The room felt different now after he left. The air was no longer thick with the smoke of old battles. It was quiet. The heavy, suffocating grief that had filled the mansion for days seemed to crack under the weight of Amara’s sudden, frantic energy. It was the kind of lightness that only comes after you’ve hit the absolute bottom.

"Come on now," Amara said, her eyes bright with a desperate sort of mischief as she tugged at Amira’s arm.

"What? I don’t want to do anything!" Amira cried, her voice thick with the remnants of her sob, her body still heavy with the exhaustion of her confession.

Amara stopped, looking at her sister with a look that was both fierce and tender. "Since we are being crazy just for tonight, let’s go all out."

Amira blinked, wiping a stray tear with the back of her hand. "What do you mean?"

Amara didn’t answer with words. Instead, she practically forced Amira into the en-suite marble bathroom, starting the warm water and ignoring Amira’s weak protests. It wasn’t just a bath; it was a washing away of the lying whore label, the island, and the shadow of the Piers’ name.

When Amira finally emerged, wrapped in a plush white robe, Amara was standing there with a pair of professional styling shears. Before Amira could recoil, the blades went snip. Amira’s long, dark brown hair fell to the floor like discarded memories.

"I always liked short hair," Amara whispered, her tongue poked out in concentration as she shaped a chic, blunt bob. She stepped back, her eyes shining. "It suits you. It makes you look like... you."

Amira looked in the mirror. For the first time, she didn’t see a copy of Amara. She saw a woman with sharp features and a haunting, modern beauty that was entirely her own. A slow smirk spread across her face. "I want red hair. Do you have dye?"

"No," Amara laughed, "but the servants can get it."

Within twenty minutes, a bewildered but obedient maid had delivered professional-grade crimson dye. The two sisters sat on the floor of the vast bedroom, towels draped over their shoulders, the scent of chemicals and rosewater filling the air.

Amara’s hands were stained pink as she carefully massaged the vibrant color into Amira’s new short cut. They weren’t talking about fathers or cliffs or dead children anymore. They were arguing over the best way to rinse and giggling like they were back in the nursery.

The sound of their laughter was genuine, high-pitched, and wild, echoing down the hallway, a sound the Pedro mansion hadn’t heard in years.

The door creaked open.
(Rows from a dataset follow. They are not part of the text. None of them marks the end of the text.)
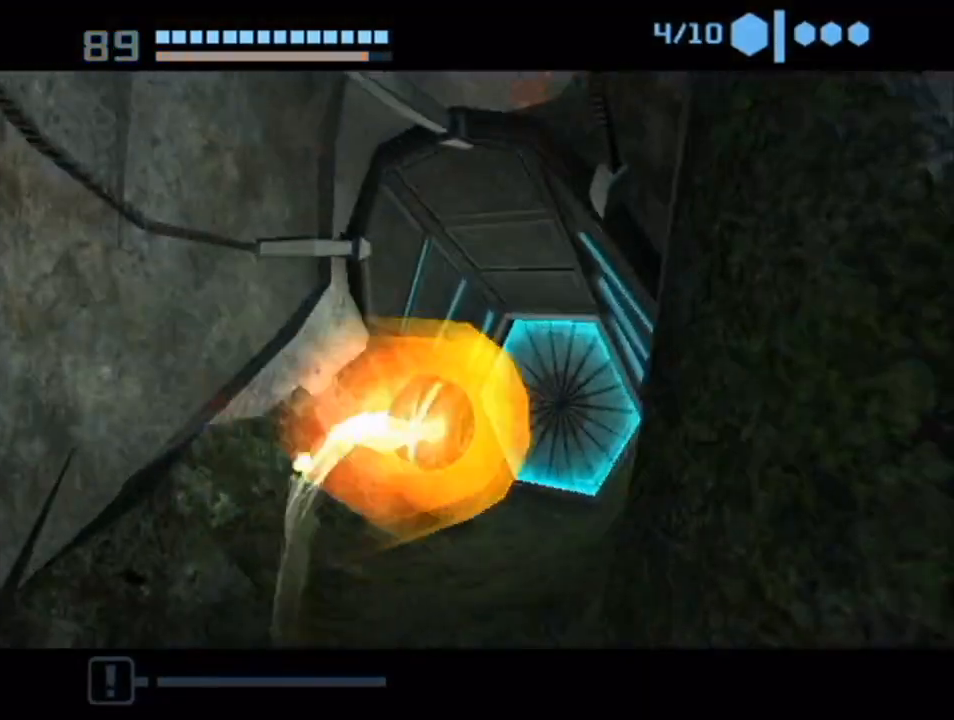
{"buttons": [], "left_stick": "down", "right_stick": "center", "events": [[17, "A", "down"], [100, "A", "up"], [150, "A", "down"], [200, "A", "up"], [233, "left_stick", "down"], [267, "A", "down"], [333, "A", "up"]]}
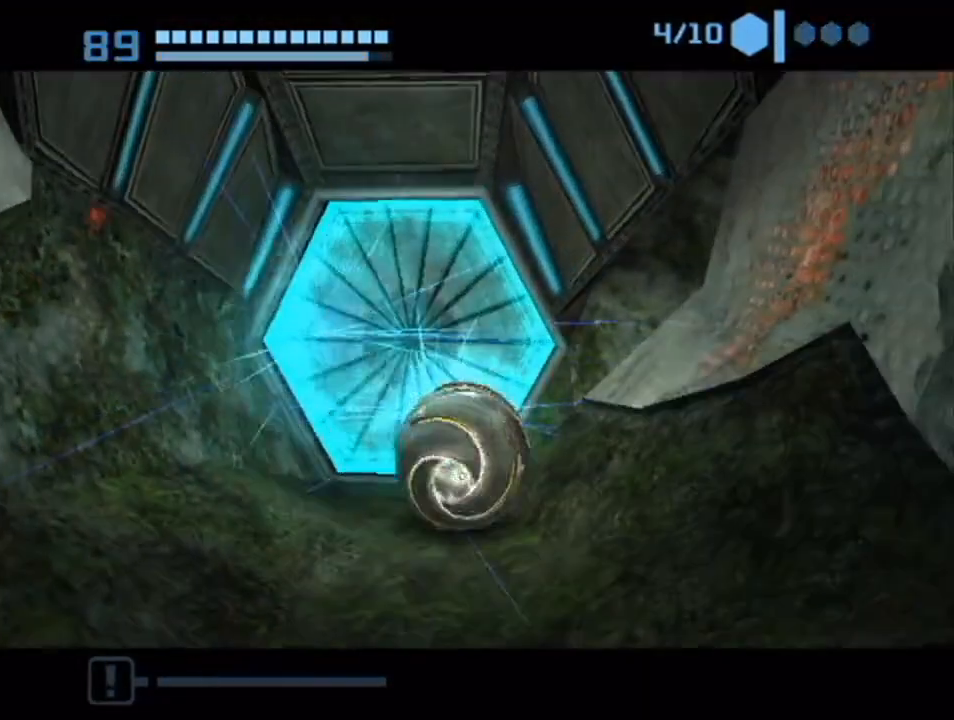
{"buttons": [], "left_stick": "center", "right_stick": "center", "events": [[200, "left_stick", "up"], [417, "left_stick", "center"]]}
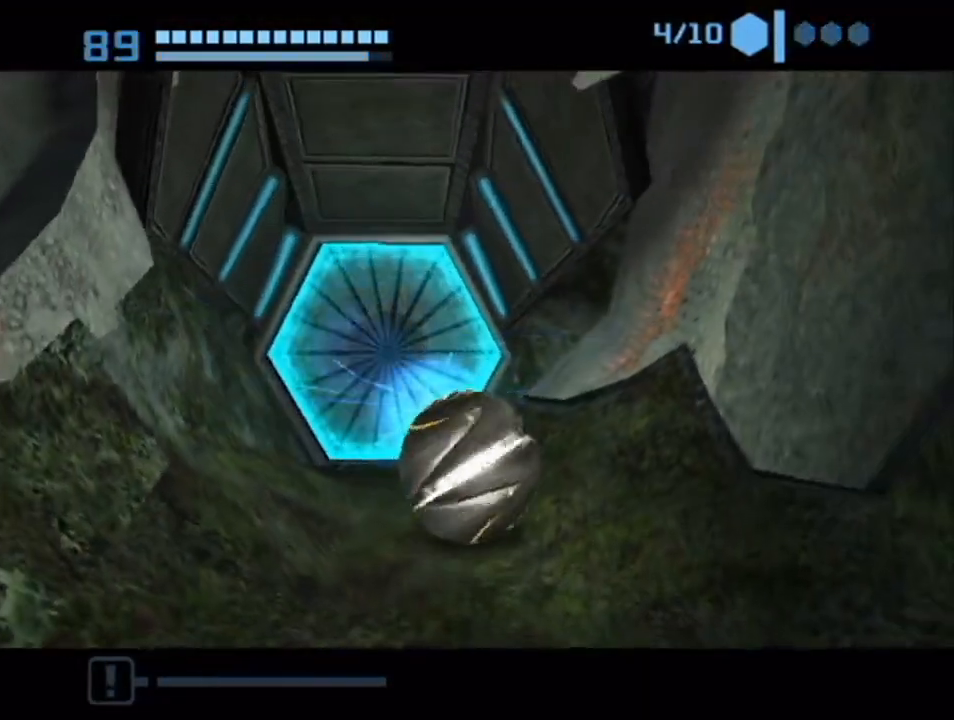
{"buttons": [], "left_stick": "up", "right_stick": "center", "events": [[233, "left_stick", "up-left"], [383, "left_stick", "up"]]}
Madam Pedro stood in the door, her silk robe trailing behind her. She had come prepared to fight Amira off when she heard the noise, or perhaps to comfort Amara from another nightmare.

Instead, she stopped dead.

She saw Amara, her face smeared with a smudge of red dye, doubled over in laughter because Amira had just made a ridiculous face. She saw Amira, her hair a shocking, fiery crimson, looking alive for the first time in a decade.

Madam Pedro didn’t say a word. She leaned against the doorframe, a small, stunned smile touching her lips.

She watched the two girls, no longer rivals but simply two sisters finding joy in the middle of a wreckage, filled with the hum of three people who had all, in their own ways, been defined by the same man’s shadow, now choosing to stand in the light of their own reality.